▶ _GEGEVEN INFORMATIE_
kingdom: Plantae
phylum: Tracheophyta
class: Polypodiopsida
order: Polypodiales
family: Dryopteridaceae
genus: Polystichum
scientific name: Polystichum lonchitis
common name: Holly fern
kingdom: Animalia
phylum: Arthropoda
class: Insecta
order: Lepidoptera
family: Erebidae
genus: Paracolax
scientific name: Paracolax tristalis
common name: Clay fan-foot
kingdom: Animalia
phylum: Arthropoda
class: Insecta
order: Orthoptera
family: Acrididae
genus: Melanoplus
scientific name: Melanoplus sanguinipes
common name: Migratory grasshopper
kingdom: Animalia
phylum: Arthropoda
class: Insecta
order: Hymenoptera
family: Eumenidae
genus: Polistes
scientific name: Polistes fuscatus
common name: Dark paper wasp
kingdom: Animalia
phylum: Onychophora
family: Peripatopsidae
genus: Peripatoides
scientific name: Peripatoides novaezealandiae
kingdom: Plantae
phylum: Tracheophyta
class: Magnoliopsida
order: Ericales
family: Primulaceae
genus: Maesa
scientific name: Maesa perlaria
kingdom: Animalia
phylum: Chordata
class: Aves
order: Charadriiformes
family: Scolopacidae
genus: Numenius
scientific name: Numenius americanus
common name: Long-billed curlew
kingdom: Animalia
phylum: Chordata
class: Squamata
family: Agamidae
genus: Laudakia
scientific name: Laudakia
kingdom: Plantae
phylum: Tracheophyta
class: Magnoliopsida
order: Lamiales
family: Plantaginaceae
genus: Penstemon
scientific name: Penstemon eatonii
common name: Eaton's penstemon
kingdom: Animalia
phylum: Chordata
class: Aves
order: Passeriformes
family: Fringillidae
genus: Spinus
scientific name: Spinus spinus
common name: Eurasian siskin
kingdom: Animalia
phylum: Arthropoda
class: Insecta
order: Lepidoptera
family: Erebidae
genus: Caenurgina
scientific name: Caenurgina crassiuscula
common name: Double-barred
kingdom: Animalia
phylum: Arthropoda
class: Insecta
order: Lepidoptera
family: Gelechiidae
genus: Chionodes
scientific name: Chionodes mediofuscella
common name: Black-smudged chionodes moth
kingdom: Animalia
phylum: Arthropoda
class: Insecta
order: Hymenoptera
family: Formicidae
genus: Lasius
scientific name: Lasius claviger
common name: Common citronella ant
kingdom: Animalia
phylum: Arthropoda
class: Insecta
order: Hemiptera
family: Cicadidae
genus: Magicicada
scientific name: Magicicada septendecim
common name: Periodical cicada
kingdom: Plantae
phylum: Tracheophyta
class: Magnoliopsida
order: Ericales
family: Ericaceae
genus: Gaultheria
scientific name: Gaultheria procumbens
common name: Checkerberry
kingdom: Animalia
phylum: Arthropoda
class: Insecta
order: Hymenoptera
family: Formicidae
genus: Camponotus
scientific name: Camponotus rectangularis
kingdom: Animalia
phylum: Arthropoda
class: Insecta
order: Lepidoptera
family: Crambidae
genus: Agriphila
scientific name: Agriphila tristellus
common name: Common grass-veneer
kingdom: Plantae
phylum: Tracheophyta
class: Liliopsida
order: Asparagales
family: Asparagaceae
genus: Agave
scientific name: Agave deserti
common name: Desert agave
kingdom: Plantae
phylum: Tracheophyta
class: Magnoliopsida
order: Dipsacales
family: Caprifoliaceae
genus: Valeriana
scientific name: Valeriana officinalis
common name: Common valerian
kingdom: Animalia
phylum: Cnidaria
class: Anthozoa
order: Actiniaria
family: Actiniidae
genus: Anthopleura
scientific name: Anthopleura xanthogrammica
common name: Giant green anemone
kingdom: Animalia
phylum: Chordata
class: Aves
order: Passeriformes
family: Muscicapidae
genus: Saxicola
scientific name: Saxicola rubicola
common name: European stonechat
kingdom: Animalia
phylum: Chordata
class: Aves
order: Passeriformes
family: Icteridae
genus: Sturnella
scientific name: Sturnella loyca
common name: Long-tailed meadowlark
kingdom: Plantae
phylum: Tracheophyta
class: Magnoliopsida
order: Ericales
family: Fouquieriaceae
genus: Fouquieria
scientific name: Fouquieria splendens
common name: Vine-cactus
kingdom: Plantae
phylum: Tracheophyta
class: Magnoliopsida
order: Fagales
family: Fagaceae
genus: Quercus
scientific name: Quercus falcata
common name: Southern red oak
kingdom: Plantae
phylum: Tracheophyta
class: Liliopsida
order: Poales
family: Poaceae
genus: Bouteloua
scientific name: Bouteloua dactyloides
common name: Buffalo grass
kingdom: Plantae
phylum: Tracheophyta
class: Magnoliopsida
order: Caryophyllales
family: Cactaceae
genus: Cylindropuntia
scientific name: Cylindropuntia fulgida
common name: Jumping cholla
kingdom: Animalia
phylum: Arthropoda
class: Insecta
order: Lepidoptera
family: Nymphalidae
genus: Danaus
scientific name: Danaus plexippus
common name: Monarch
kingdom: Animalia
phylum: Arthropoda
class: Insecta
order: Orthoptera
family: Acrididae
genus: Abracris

▶ _OPDRACHT_
Wijzig in alle gegevens hierboven elke "common name" in "volksnaam". Schrijf de regels daarna opnieuw uit en laat de rest ongewijzigd.

▶ _UITWERKING_
kingdom: Plantae
phylum: Tracheophyta
class: Polypodiopsida
order: Polypodiales
family: Dryopteridaceae
genus: Polystichum
scientific name: Polystichum lonchitis
volksnaam: Holly fern
kingdom: Animalia
phylum: Arthropoda
class: Insecta
order: Lepidoptera
family: Erebidae
genus: Paracolax
scientific name: Paracolax tristalis
volksnaam: Clay fan-foot
kingdom: Animalia
phylum: Arthropoda
class: Insecta
order: Orthoptera
family: Acrididae
genus: Melanoplus
scientific name: Melanoplus sanguinipes
volksnaam: Migratory grasshopper
kingdom: Animalia
phylum: Arthropoda
class: Insecta
order: Hymenoptera
family: Eumenidae
genus: Polistes
scientific name: Polistes fuscatus
volksnaam: Dark paper wasp
kingdom: Animalia
phylum: Onychophora
family: Peripatopsidae
genus: Peripatoides
scientific name: Peripatoides novaezealandiae
kingdom: Plantae
phylum: Tracheophyta
class: Magnoliopsida
order: Ericales
family: Primulaceae
genus: Maesa
scientific name: Maesa perlaria
kingdom: Animalia
phylum: Chordata
class: Aves
order: Charadriiformes
family: Scolopacidae
genus: Numenius
scientific name: Numenius americanus
volksnaam: Long-billed curlew
kingdom: Animalia
phylum: Chordata
class: Squamata
family: Agamidae
genus: Laudakia
scientific name: Laudakia
kingdom: Plantae
phylum: Tracheophyta
class: Magnoliopsida
order: Lamiales
family: Plantaginaceae
genus: Penstemon
scientific name: Penstemon eatonii
volksnaam: Eaton's penstemon
kingdom: Animalia
phylum: Chordata
class: Aves
order: Passeriformes
family: Fringillidae
genus: Spinus
scientific name: Spinus spinus
volksnaam: Eurasian siskin
kingdom: Animalia
phylum: Arthropoda
class: Insecta
order: Lepidoptera
family: Erebidae
genus: Caenurgina
scientific name: Caenurgina crassiuscula
volksnaam: Double-barred
kingdom: Animalia
phylum: Arthropoda
class: Insecta
order: Lepidoptera
family: Gelechiidae
genus: Chionodes
scientific name: Chionodes mediofuscella
volksnaam: Black-smudged chionodes moth
kingdom: Animalia
phylum: Arthropoda
class: Insecta
order: Hymenoptera
family: Formicidae
genus: Lasius
scientific name: Lasius claviger
volksnaam: Common citronella ant
kingdom: Animalia
phylum: Arthropoda
class: Insecta
order: Hemiptera
family: Cicadidae
genus: Magicicada
scientific name: Magicicada septendecim
volksnaam: Periodical cicada
kingdom: Plantae
phylum: Tracheophyta
class: Magnoliopsida
order: Ericales
family: Ericaceae
genus: Gaultheria
scientific name: Gaultheria procumbens
volksnaam: Checkerberry
kingdom: Animalia
phylum: Arthropoda
class: Insecta
order: Hymenoptera
family: Formicidae
genus: Camponotus
scientific name: Camponotus rectangularis
kingdom: Animalia
phylum: Arthropoda
class: Insecta
order: Lepidoptera
family: Crambidae
genus: Agriphila
scientific name: Agriphila tristellus
volksnaam: Common grass-veneer
kingdom: Plantae
phylum: Tracheophyta
class: Liliopsida
order: Asparagales
family: Asparagaceae
genus: Agave
scientific name: Agave deserti
volksnaam: Desert agave
kingdom: Plantae
phylum: Tracheophyta
class: Magnoliopsida
order: Dipsacales
family: Caprifoliaceae
genus: Valeriana
scientific name: Valeriana officinalis
volksnaam: Common valerian
kingdom: Animalia
phylum: Cnidaria
class: Anthozoa
order: Actiniaria
family: Actiniidae
genus: Anthopleura
scientific name: Anthopleura xanthogrammica
volksnaam: Giant green anemone
kingdom: Animalia
phylum: Chordata
class: Aves
order: Passeriformes
family: Muscicapidae
genus: Saxicola
scientific name: Saxicola rubicola
volksnaam: European stonechat
kingdom: Animalia
phylum: Chordata
class: Aves
order: Passeriformes
family: Icteridae
genus: Sturnella
scientific name: Sturnella loyca
volksnaam: Long-tailed meadowlark
kingdom: Plantae
phylum: Tracheophyta
class: Magnoliopsida
order: Ericales
family: Fouquieriaceae
genus: Fouquieria
scientific name: Fouquieria splendens
volksnaam: Vine-cactus
kingdom: Plantae
phylum: Tracheophyta
class: Magnoliopsida
order: Fagales
family: Fagaceae
genus: Quercus
scientific name: Quercus falcata
volksnaam: Southern red oak
kingdom: Plantae
phylum: Tracheophyta
class: Liliopsida
order: Poales
family: Poaceae
genus: Bouteloua
scientific name: Bouteloua dactyloides
volksnaam: Buffalo grass
kingdom: Plantae
phylum: Tracheophyta
class: Magnoliopsida
order: Caryophyllales
family: Cactaceae
genus: Cylindropuntia
scientific name: Cylindropuntia fulgida
volksnaam: Jumping cholla
kingdom: Animalia
phylum: Arthropoda
class: Insecta
order: Lepidoptera
family: Nymphalidae
genus: Danaus
scientific name: Danaus plexippus
volksnaam: Monarch
kingdom: Animalia
phylum: Arthropoda
class: Insecta
order: Orthoptera
family: Acrididae
genus: Abracris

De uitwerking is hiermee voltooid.